Light output of OLED is a factor

I should add another issue that display panel makers have gotta solve: Light output of OLED. CRT phosphor is insanely bright for an instant (over 10,000 nits) at the electron gun beam spot.

OLED's inability to do this, makes it harder to shorten the persistence (flash length of pixel pulsing during rolling scan).

We have to work hard to solve that, to make it easier to shorten persistence of OLED. This is where one (unfortunate) advantage of LCD has -- you can outsource the light to a backlight which can be bigger or overkill (even heatsinked / fan-cooled) to permit short pulses.

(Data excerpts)
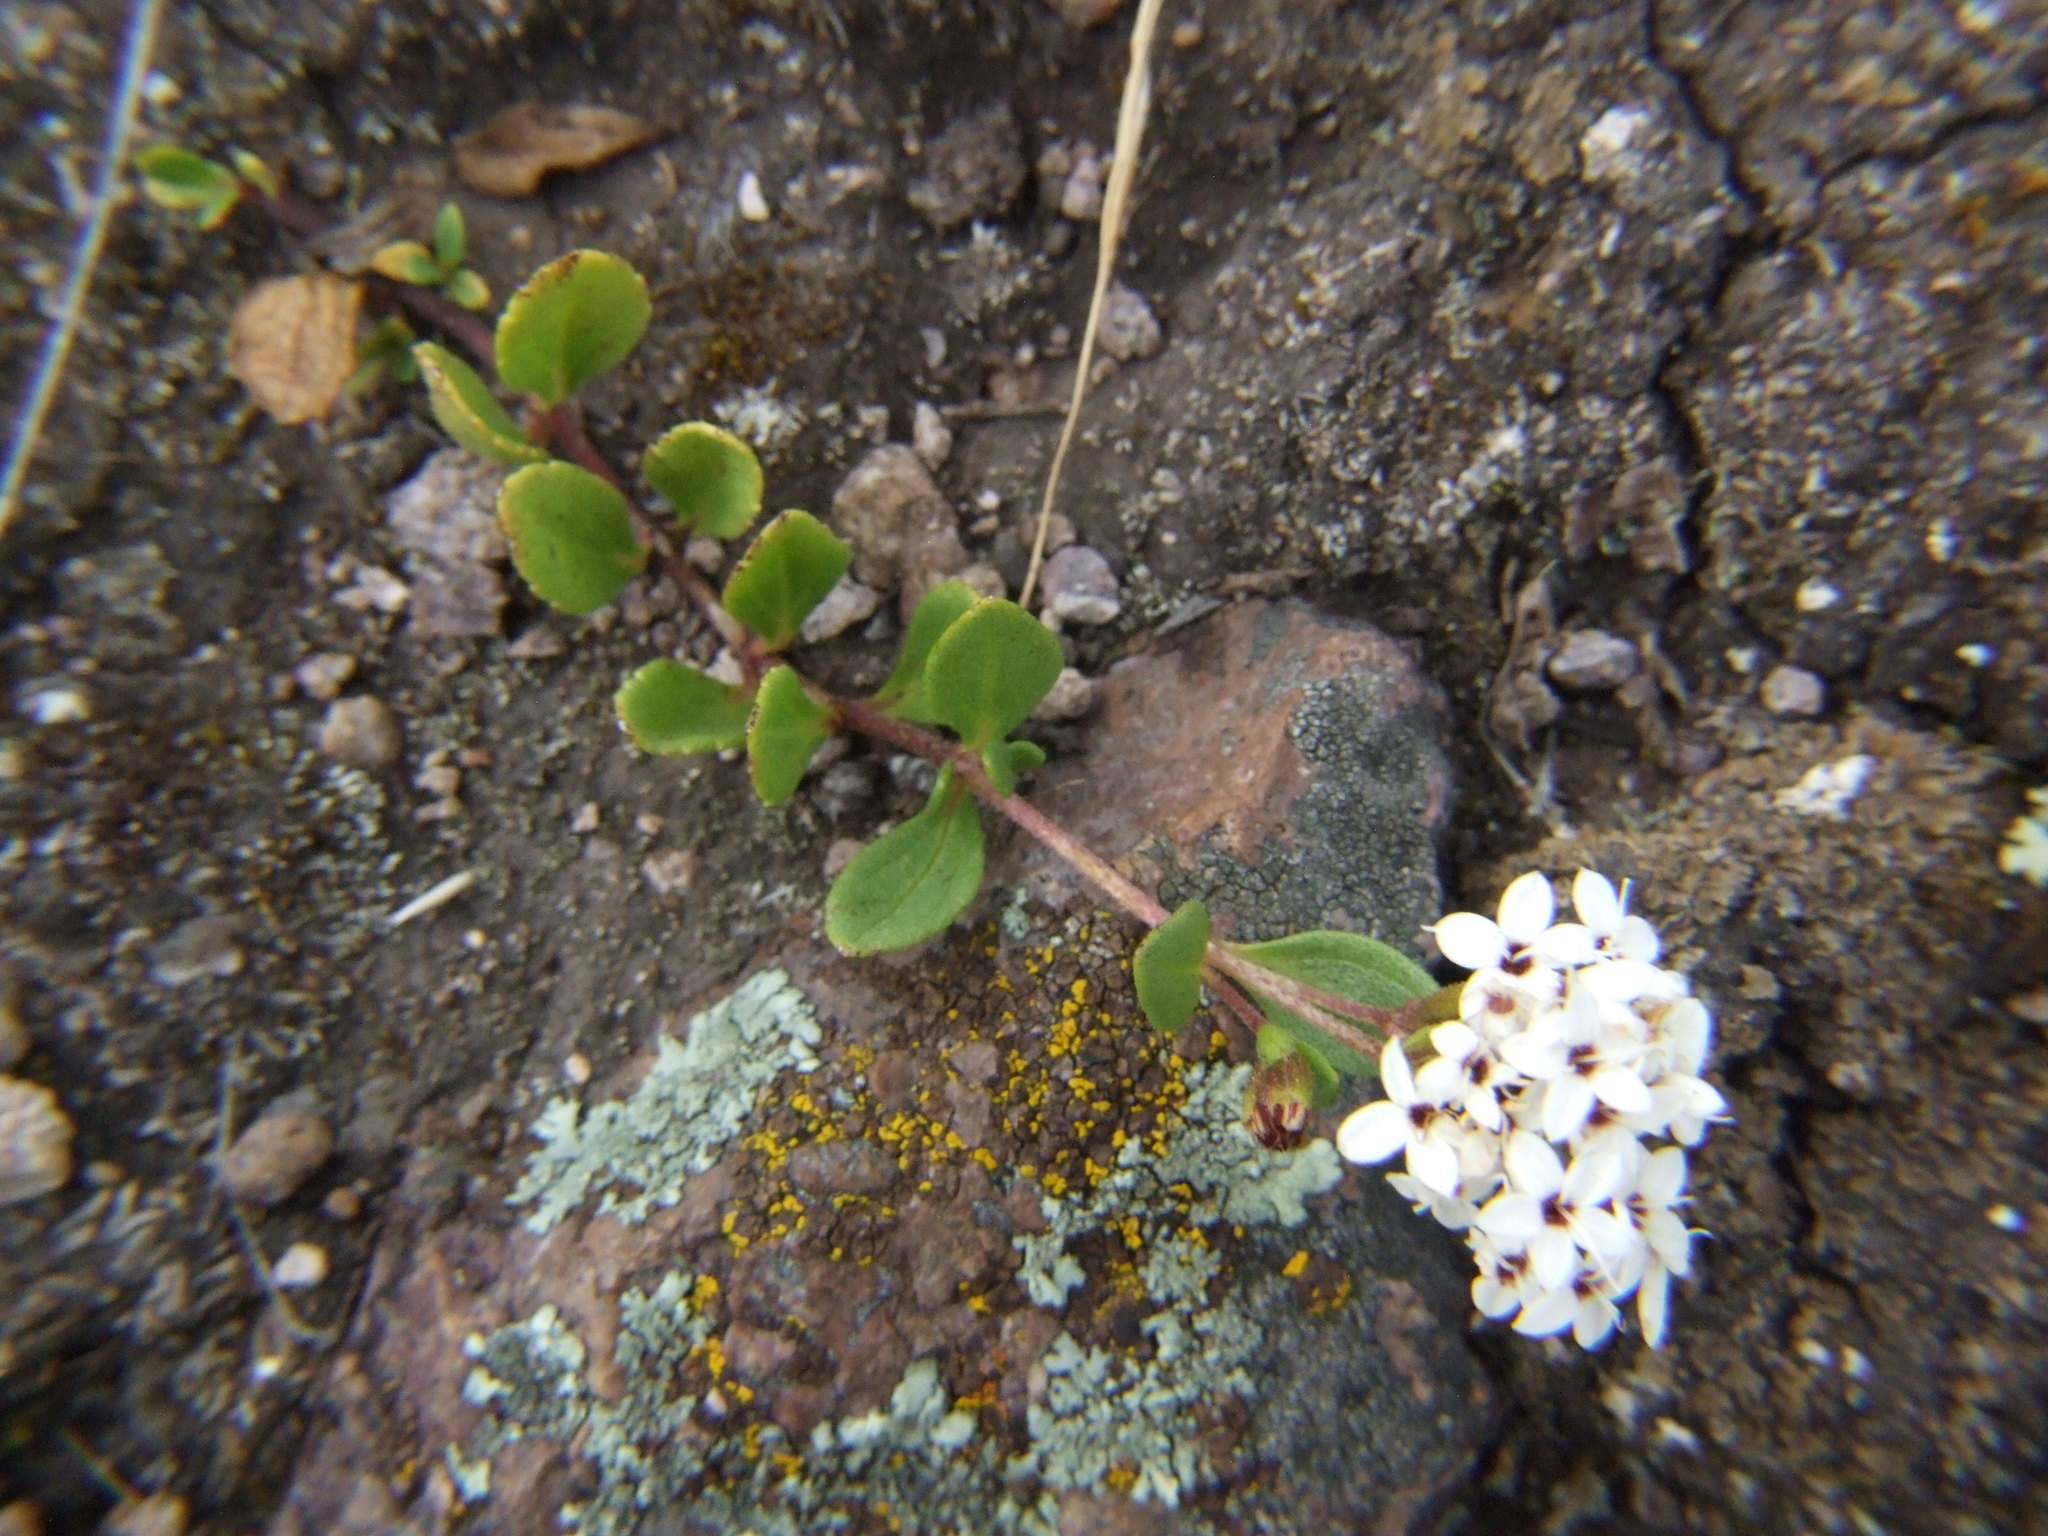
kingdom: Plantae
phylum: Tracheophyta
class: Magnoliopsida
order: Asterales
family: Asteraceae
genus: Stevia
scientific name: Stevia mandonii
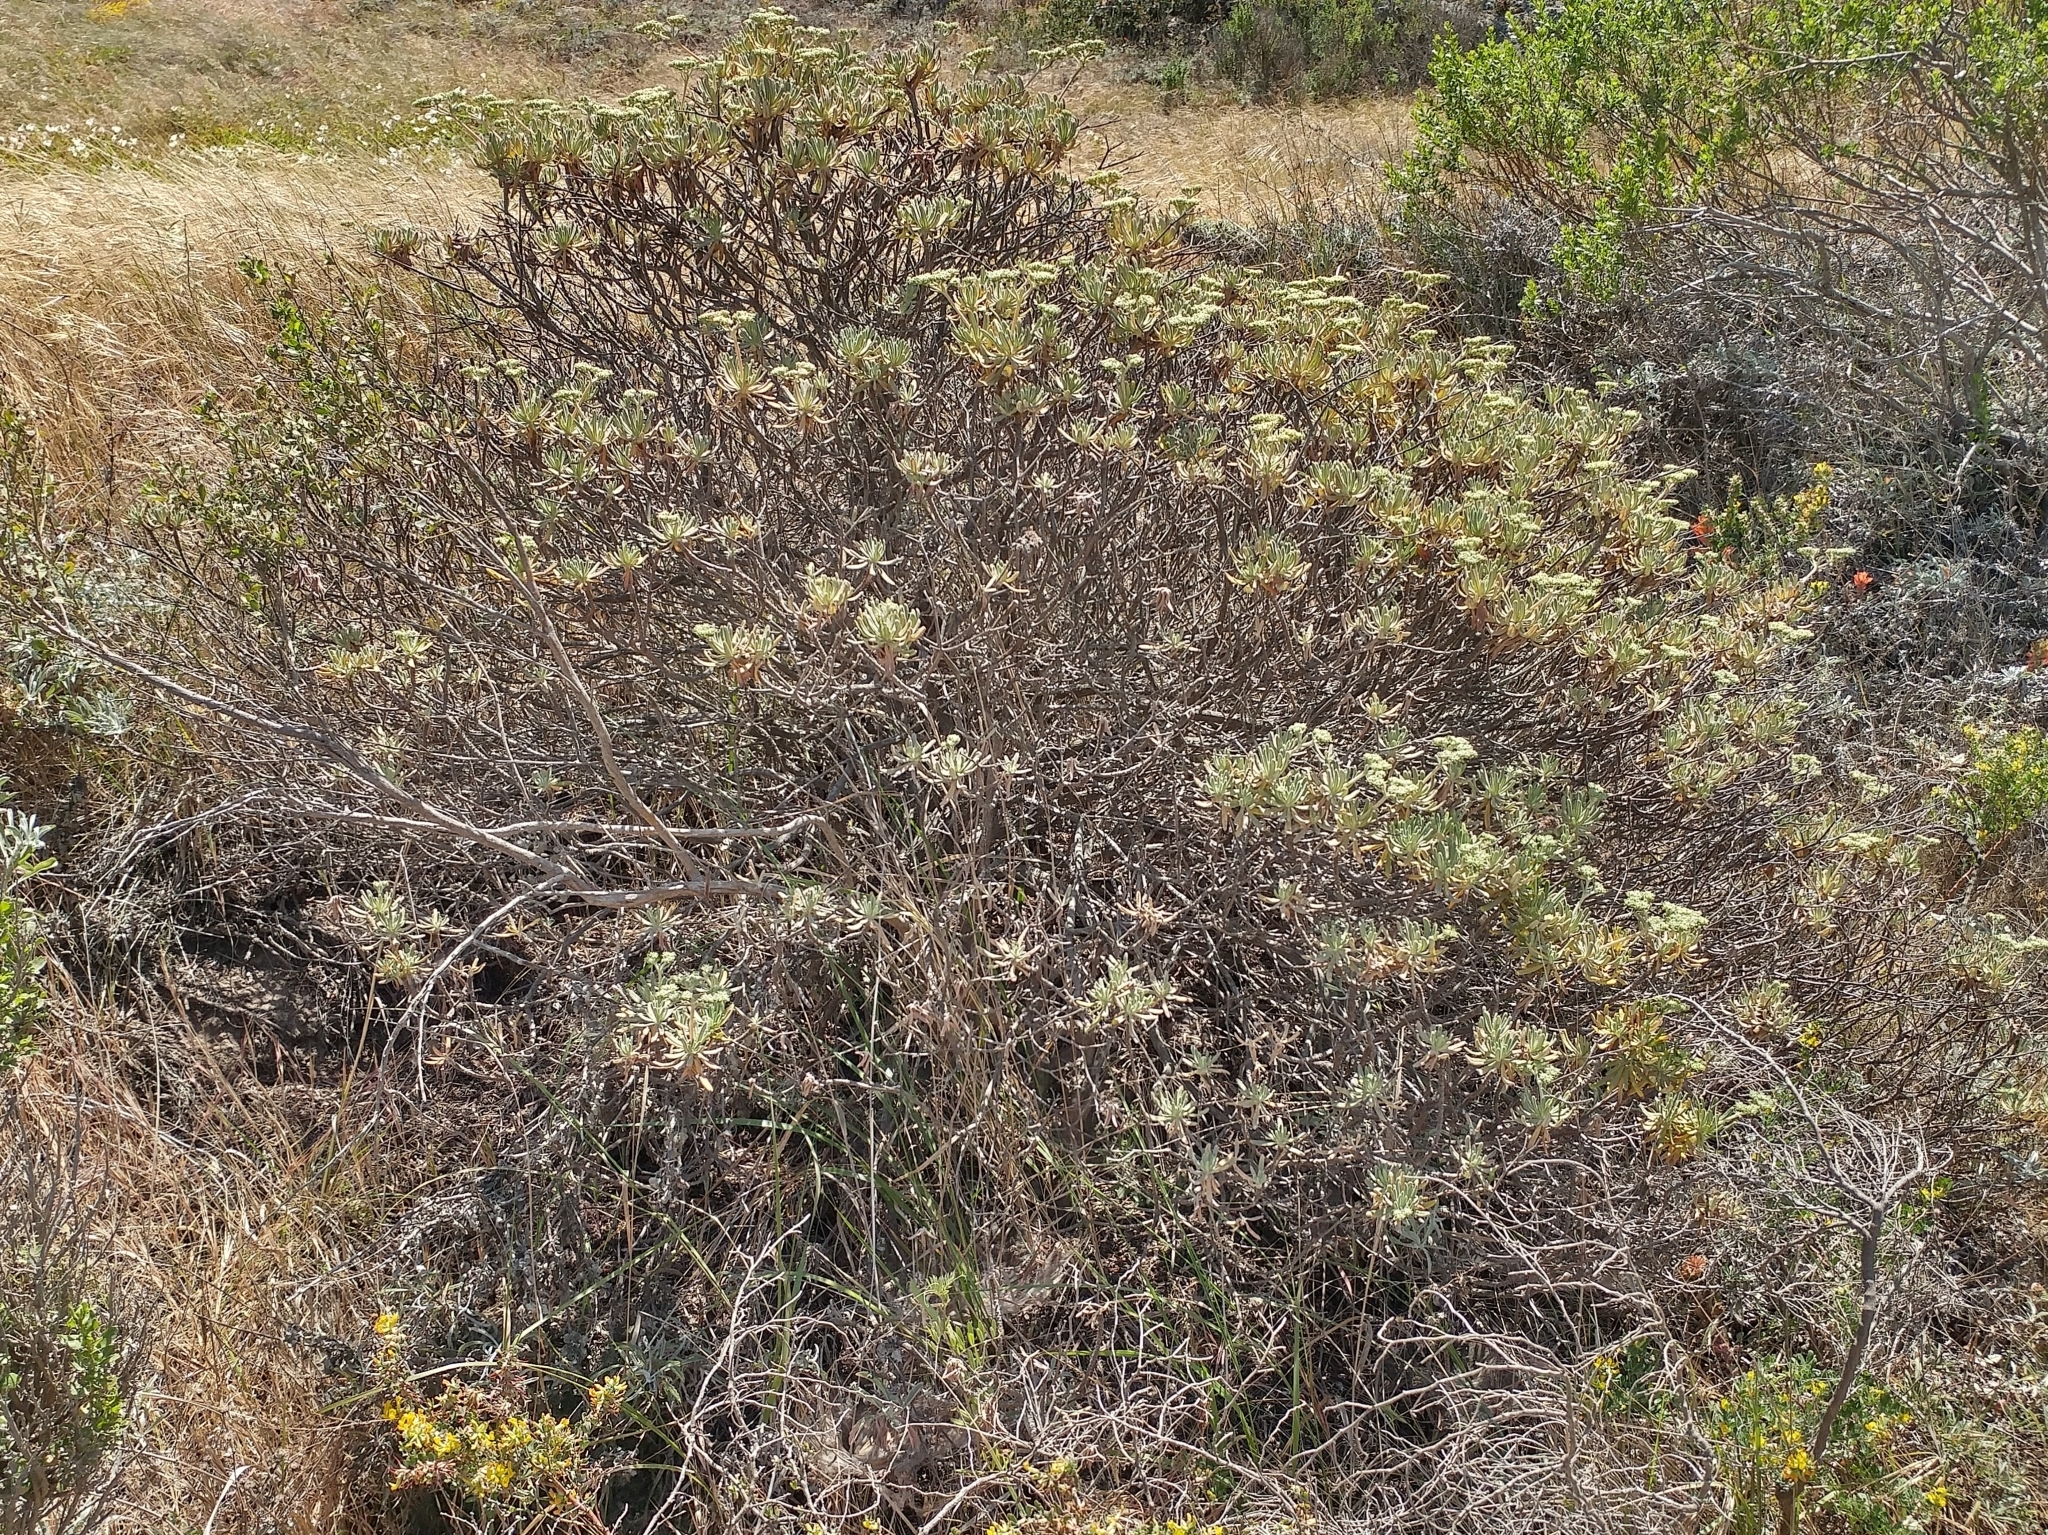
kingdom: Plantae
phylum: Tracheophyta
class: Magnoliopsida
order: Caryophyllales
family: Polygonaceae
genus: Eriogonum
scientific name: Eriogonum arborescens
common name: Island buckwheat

**The tasks**
1 > Answer the following from the passage on OLED light output.
(a) How bright does CRT phosphor get at the electron gun beam spot?
(b) What does OLED's inability to match that brightness make harder?
(c) What advantage of LCD does the passage describe?
2 > Resume the passage on OLED light output, picking up right after its final sentence.

**Expected results**
1 >
(a) It is over 10,000 nits, for an instant.
(b) It makes it harder to shorten the persistence, meaning the flash length of pixel pulsing during rolling scan.
(c) With LCD, the light can be outsourced to a backlight. That backlight can be bigger or overkill, even heatsinked or fan-cooled, to permit short pulses.

2 >
But honestly, I'd prefer to see 240Hz OLED monitors with 1ms MPRT (pulsed rolling-scan). At 240Hz, you only need to decrease persistence by 75% to get to 1ms MPRT. Whereas with 60Hz, you need to decrease persistence to 1/16.7th the light output of a non-pulsed OLED, to get to 1ms MPRT on a 60Hz rolling-scan OLED -- losing over 90% of light doing so (unless you overvoltage the pulses, not recommended for OLED though -- albiet sometimes used for LCD strobe backlights). Light output has been a big problem for OLED going forward, but a compromise between rolling scan technique & more refresh cycles, will probably be what will happen to balance-out the light-output limitations of OLED during low-persistence operation...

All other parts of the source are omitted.